E' esclusa la rilevanza dell'atto di frode, dunque, quando esso sia stato dichiarato nel ricorso dal debitore con tutti i suoi estremi, consentendo, dunque, da un lato, l'apprezzamento dell'atto ai fini del voto (che potrà essere perciò negativo) e, dall'altro lato, la possibilità di agire in revocatoria da parte di ciascun singolo creditore, che potrà, dunque, votare positivamente l'accordo e riservarsi però di agire successivamente in revocatoria.
La stessa cosa può dirsi, mutatis mutandis per il piano del consumatore e per la proposta, che deve contenere la menzione degli atti di frode per essere valutata dal giudice in sede di omologazione del piano, che potrà essere negata se l'atto di frode è intenzionale e rilevante, in termini di effetti sul patrimonio.
E' perciò ininfluente, ai fini dell'ammissione alla procedura, il compimento dell'atto in frode da parte del debitore (benché caratterizzato da una intentio nocendi) se è stato dichiarato nel ricorso o, anche se non viene dichiarato, l'atto in frode che non incide comunque in modo apprezzabile sulle possibilità di soddisfo (sia pur falcidiato) dei creditori (come la vendita non dichiarata di un bene di modesto valore, che pure sarebbe in astratto revocabile).
Peraltro, l'omessa dichiarazione nel ricorso dell'atto fraudatorio è di per sé un sintomo valutabile della intenzione fraudolenta (animus nocendi), che va, però, tendenzialmente esclusa ove l'atto sia stato dichiarato, rimettendo il giudizio definitivo al voto dei creditori o alla valutazione del giudice in sede di omologazione del piano.
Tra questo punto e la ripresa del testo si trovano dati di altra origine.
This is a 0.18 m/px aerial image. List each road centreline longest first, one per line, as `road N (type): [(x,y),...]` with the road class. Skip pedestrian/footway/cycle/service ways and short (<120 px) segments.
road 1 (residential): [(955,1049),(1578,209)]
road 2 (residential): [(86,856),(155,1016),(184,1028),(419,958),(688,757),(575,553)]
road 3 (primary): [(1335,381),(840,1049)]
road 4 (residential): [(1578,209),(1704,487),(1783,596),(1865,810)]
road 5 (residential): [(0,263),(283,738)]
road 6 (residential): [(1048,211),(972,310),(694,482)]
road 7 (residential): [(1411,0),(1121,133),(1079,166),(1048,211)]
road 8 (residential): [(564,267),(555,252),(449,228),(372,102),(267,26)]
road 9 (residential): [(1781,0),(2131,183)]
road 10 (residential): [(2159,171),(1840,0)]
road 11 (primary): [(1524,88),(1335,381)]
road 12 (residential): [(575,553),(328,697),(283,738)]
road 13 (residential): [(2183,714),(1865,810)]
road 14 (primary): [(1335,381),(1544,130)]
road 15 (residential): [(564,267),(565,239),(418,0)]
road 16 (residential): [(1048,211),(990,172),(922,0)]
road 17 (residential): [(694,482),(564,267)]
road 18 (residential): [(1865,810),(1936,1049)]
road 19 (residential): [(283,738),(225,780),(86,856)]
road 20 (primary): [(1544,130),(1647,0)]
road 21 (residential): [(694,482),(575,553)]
Seconda domanda: b) si tratta sempre della stessa tipologia di frode per tutte e tre le procedure o essa si atteggia in modo diverso?
Secondo la nuova formulazione legislativa, così si esprimeva l'art. 7, co. 2, lett. d-ter (ora art. 69, co. 1, CdC): "limitatamente al piano del consumatore, ha determinato la situazione di sovraindebitamento con colpa grave, malafede o frode;"; così si esprimeva l'art. 7, co. 2, lett. d-quater (ora art. 77 CdC): "limitatamente all'accordo di composizione della crisi, risulta abbia commesso atti diretti a frodare le ragioni dei creditori"; e così si esprimeva l'art. 14-quinquies, co. 1 (ora art. 270 CdC, che non prevede più questo requisito negativo): "Il giudice, se la domanda soddisfa i requisiti di cui all'articolo 14-ter, verificata l'assenza di atti in frode ai creditori negli ultimi cinque anni, dichiara aperta la procedura di liquidazione.".
Aldilà della riscontrata apparentemente diversa dizione legislativa ("frode", "atti diretti a frodare", "atti in frode") non si scorgono tuttavia ragioni per non attribuire il medesimo significato alle diverse espressioni e cioè di atti intenzionalmente diretti a diminuire le possibilità di soddisfo dei creditori, sia che si tratti di atti revocabili, sia che si tratti di atti non revocabili, ma comunque lesivi degli interessi dei creditori.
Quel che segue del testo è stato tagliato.